Character width, character spacing, left space width, right space width, ascender line, baseline position, cell height, ascent, descent, font height, line feed width, baseline, descender line

Table 2-2. Glyph-Related Terms
Term Description
Glyph Images A term referring to a glyph that emphasizes its aspect of being a graphic image. It may also be called a cell.
Cell height The height of a glyph image. This is common to the entire font.
Glyph width The width of a rectangle circumscribing the glyph. In the figure, the width of the yellow region.
Left space width The width of the space between the glyph and the immediately previous character.
Right space width The width of the space between the glyph and the immediately subsequent character.
Character width The width of the character. The sum of the glyph width and the left and right space widths.
Character width information Information indicating the width of a character. Consists of the following four pieces of information: the left space width, the right space width, the glyph width and the character width.
Baseline The position serving as the base in the vertical direction for all glyphs when lining up characters horizontally (that is, when rendering characters).
Ascender line A line along the upper edge of the region to be occupied by the string.
Descender line A line along the lower edge of the region to be occupied by the string.
Ascent The distance from the baseline to the ascender line.
Descent The distance from the baseline to the descender line.
Font height The distance from the ascender line to the descender line.
Font width The character width shared by all characters in a font. This width serves as the basis for the tab width.

2.3. Terms Related to Font Resources

The following table presents terms related to font data and other font resources.

Table 2-3. Terms Related to Font Resources
Term Description
BCFNT (Binary Ctr FoNT) Ordinary font data used in the Font library. Also, the extension for files that contain this font data.
BCFNA (Binary Ctr FoNt Archived)

Compressed font data used in the Font library. Also, the extension for files that contain this font data.

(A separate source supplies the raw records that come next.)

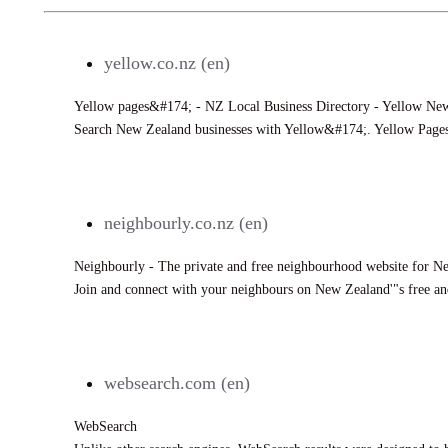
yellow.co.nz (en)
Yellow pages&#174; - NZ Local Business Directory - Yellow Ne
Search New Zealand businesses with Yellow&#174;. Yellow Page
636
neighbourly.co.nz (en)
Neighbourly - The private and free neighbourhood website for 
Join and connect with your neighbours on New Zealand'"s free an
1197
websearch.com (en)
WebSearch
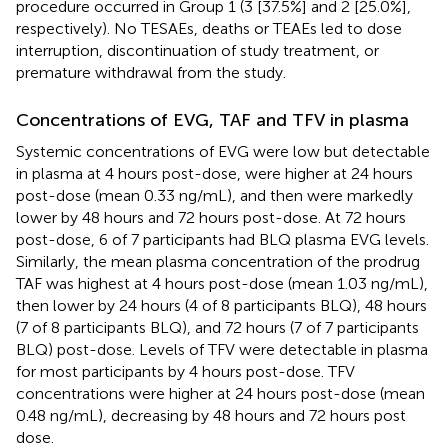
procedure occurred in Group 1 (3 [37.5%] and 2 [25.0%],
respectively). No TESAEs, deaths or TEAEs led to dose
interruption, discontinuation of study treatment, or
premature withdrawal from the study.
Concentrations of EVG, TAF and TFV in plasma
Systemic concentrations of EVG were low but detectable
in plasma at 4 hours post-dose, were higher at 24 hours
post-dose (mean 0.33 ng/mL), and then were markedly
lower by 48 hours and 72 hours post-dose. At 72 hours
post-dose, 6 of 7 participants had BLQ plasma EVG levels.
Similarly, the mean plasma concentration of the prodrug
TAF was highest at 4 hours post-dose (mean 1.03 ng/mL),
then lower by 24 hours (4 of 8 participants BLQ), 48 hours
(7 of 8 participants BLQ), and 72 hours (7 of 7 participants
BLQ) post-dose. Levels of TFV were detectable in plasma
for most participants by 4 hours post-dose. TFV
concentrations were higher at 24 hours post-dose (mean
0.48 ng/mL), decreasing by 48 hours and 72 hours post
dose.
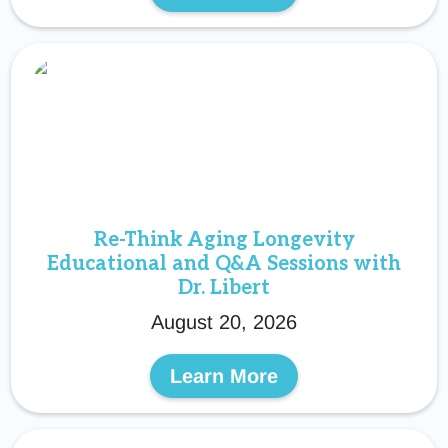
Re-Think Aging Longevity
Educational and Q&A Sessions with
Dr. Libert
August 20, 2026
Learn More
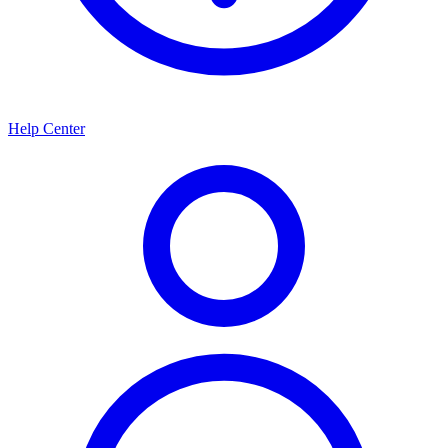
Help Center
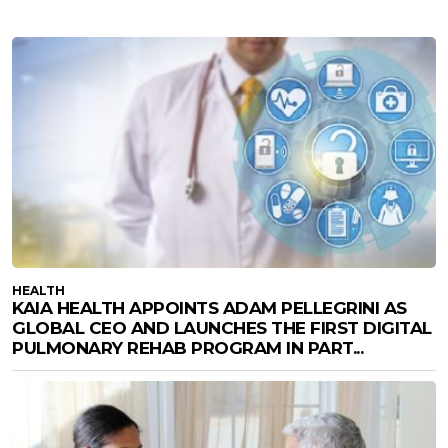
HEALTH
KAIA HEALTH APPOINTS ADAM PELLEGRINI AS
GLOBAL CEO AND LAUNCHES THE FIRST DIGITAL
PULMONARY REHAB PROGRAM IN PART...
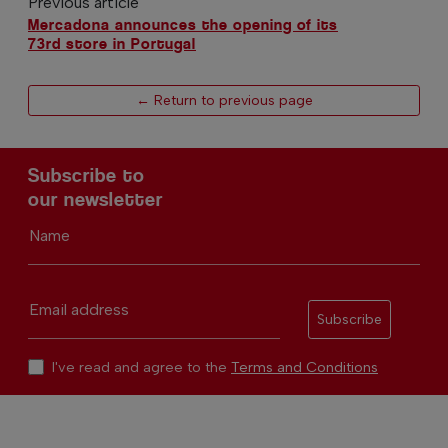
Previous article
Mercadona announces the opening of its
73rd store in Portugal
← Return to previous page
Subscribe to
our newsletter
Name
Email address
Subscribe
I've read and agree to the
Terms and Conditions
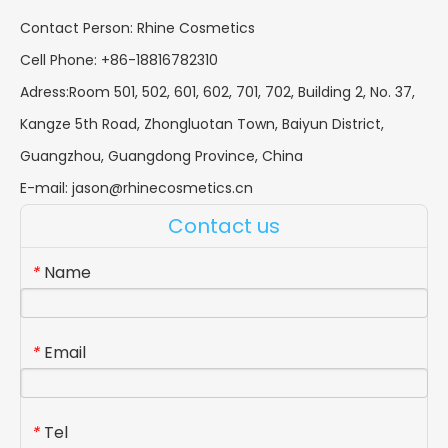
Contact Person: Rhine Cosmetics
Cell Phone: +86-18816782310
Adress:Room 501, 502, 601, 602, 701, 702, Building 2, No. 37,
Kangze 5th Road, Zhongluotan Town, Baiyun District,
Guangzhou, Guangdong Province, China
E-mail:
jason@rhinecosmetics.cn
Contact us
Name
*
Email
*
Tel
*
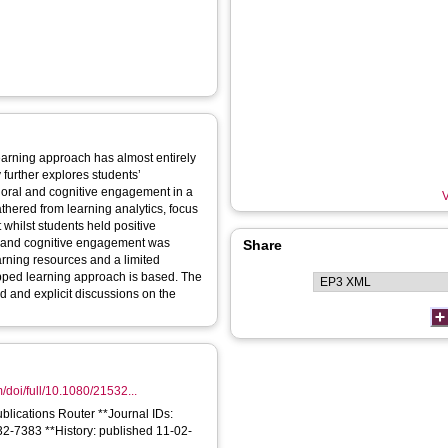
earning approach has almost entirely
further explores students’
ioral and cognitive engagement in a
V
thered from learning analytics, focus
 whilst students held positive
ral and cognitive engagement was
Share
earning resources and a limited
lipped learning approach is based. The
d and explicit discussions on the
/doi/full/10.1080/21532...
ublications Router **Journal IDs:
2-7383 **History: published 11-02-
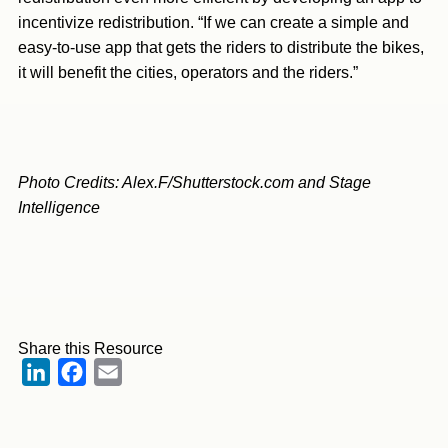
incentivize redistribution. “If we can create a simple and
easy-to-use app that gets the riders to distribute the bikes,
it will benefit the cities, operators and the riders.”
Photo Credits: Alex.F/Shutterstock.com and Stage
Intelligence
Share this Resource
LinkedIn
Facebook
Email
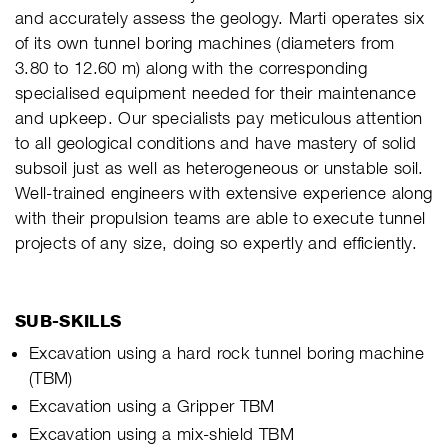
and accurately assess the geology. Marti operates six
of its own tunnel boring machines (diameters from
3.80 to 12.60 m) along with the corresponding
specialised equipment needed for their maintenance
and upkeep. Our specialists pay meticulous attention
to all geological conditions and have mastery of solid
subsoil just as well as heterogeneous or unstable soil.
Well-trained engineers with extensive experience along
with their propulsion teams are able to execute tunnel
projects of any size, doing so expertly and efficiently.
SUB-SKILLS
Excavation using a hard rock tunnel boring machine
(TBM)
Excavation using a Gripper TBM
Excavation using a mix-shield TBM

You can extract and decompress individual glyph sets as needed from these archives. . These archives are used when the fonts to be displayed are grouped by language, or when you want to switch only some fonts to a different typeface.

Font resource Ordinary font data used in the Font library. Synonymous with BCFNT.
Archived font Compressed font data used in the Font library. Synonymous with BCFNTA.
ctr_FontConverter A Windows tool used to create BCFNT and BCFNA data. Both a GUI version and command-line version are provided.
Alternate character A substitute character used when information for the requested character is not contained within a font.

2.3.1. Glyph Groups

A glyph group is defined as a glyph set that is subdivided into groups. In addition, a set of glyph groups is called a group set.

The Font library provides a feature for constructing a font by freely selecting and combining any of the groups within a group set. For example, from a group set comprising the four groups “ascii,” “latin,” “greek,” and “cyrillic,” it is possible to construct a font containing only the glyphs required to display text for languages that use the Latin alphabet by combining “ascii” and “latin,” or a font for languages that use the Cyrillic alphabet by combining “ascii” and “cyrillic.”

Figure 2-2. Examples of Glyph Group

ascii latin greek cyrillic

 

2.3.2. Sheets

A sheet is defined as a texture object upon which glyph images are drawn. One texture object corresponds to one sheet. Multiple glyph images can be arranged on a single sheet.

Figure 2-3. Examples of Sheets

 

2.4. Other Terms

The following table presents other terms related to the Font library.

Table 2-4. Other Terms
Term Description
Tagged strings

Strings that contain instructions related to rendering text.

The Font library provides a framework for processing tagged strings. The actual processing of tags embedded in strings must be handled by the application.